Each line holding the word "Uchana" must appear in the answer, copied from the entries.

[Records excerpted from a collection]
----------------------------------------

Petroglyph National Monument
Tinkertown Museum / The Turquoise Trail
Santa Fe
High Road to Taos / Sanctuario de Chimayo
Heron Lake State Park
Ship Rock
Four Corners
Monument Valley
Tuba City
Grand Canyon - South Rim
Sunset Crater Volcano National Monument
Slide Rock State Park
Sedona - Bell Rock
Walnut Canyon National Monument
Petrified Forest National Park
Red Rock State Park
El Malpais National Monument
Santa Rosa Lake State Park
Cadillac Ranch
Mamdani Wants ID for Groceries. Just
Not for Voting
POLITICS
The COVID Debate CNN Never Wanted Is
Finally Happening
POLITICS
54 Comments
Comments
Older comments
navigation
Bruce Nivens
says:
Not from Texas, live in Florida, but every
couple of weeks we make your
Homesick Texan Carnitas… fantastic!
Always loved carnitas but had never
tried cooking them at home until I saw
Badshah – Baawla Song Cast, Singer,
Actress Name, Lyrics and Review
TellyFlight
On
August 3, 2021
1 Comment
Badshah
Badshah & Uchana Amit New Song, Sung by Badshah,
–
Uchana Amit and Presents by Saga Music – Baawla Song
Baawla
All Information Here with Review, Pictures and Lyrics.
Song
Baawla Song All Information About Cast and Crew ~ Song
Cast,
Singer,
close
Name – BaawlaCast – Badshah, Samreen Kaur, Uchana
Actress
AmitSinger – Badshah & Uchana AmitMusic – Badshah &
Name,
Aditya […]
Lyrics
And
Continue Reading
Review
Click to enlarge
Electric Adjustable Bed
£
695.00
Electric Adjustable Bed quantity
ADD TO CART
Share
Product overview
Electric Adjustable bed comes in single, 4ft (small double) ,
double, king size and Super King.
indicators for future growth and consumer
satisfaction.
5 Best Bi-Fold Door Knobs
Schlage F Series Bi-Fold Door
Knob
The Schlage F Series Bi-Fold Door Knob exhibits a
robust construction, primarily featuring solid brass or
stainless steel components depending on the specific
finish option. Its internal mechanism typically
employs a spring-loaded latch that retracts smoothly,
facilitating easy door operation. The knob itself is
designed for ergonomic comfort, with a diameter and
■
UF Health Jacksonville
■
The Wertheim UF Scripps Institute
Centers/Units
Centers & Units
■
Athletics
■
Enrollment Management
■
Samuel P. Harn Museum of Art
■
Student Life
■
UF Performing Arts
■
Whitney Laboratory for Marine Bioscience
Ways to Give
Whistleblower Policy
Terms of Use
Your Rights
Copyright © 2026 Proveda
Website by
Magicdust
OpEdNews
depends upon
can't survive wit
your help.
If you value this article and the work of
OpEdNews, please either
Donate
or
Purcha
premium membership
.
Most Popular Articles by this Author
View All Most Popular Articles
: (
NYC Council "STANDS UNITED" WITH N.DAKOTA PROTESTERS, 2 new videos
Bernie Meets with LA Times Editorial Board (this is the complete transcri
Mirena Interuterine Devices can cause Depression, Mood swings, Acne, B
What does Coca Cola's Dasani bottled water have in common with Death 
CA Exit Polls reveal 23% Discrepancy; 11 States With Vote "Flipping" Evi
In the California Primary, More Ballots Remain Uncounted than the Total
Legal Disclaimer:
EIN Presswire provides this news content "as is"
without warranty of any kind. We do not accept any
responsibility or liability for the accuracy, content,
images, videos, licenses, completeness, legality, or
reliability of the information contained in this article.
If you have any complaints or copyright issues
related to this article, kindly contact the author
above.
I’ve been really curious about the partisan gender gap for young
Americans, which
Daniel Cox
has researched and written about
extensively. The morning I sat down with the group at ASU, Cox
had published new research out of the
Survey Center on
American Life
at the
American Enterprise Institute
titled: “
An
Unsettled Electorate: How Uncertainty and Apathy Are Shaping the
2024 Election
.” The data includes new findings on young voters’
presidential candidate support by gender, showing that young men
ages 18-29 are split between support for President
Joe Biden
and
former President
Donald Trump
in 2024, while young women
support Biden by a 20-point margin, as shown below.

----------------------------------------

(The completed task)
Badshah & Uchana Amit New Song, Sung by Badshah,
Uchana Amit and Presents by Saga Music – Baawla Song
Name – BaawlaCast – Badshah, Samreen Kaur, Uchana
AmitSinger – Badshah & Uchana AmitMusic – Badshah &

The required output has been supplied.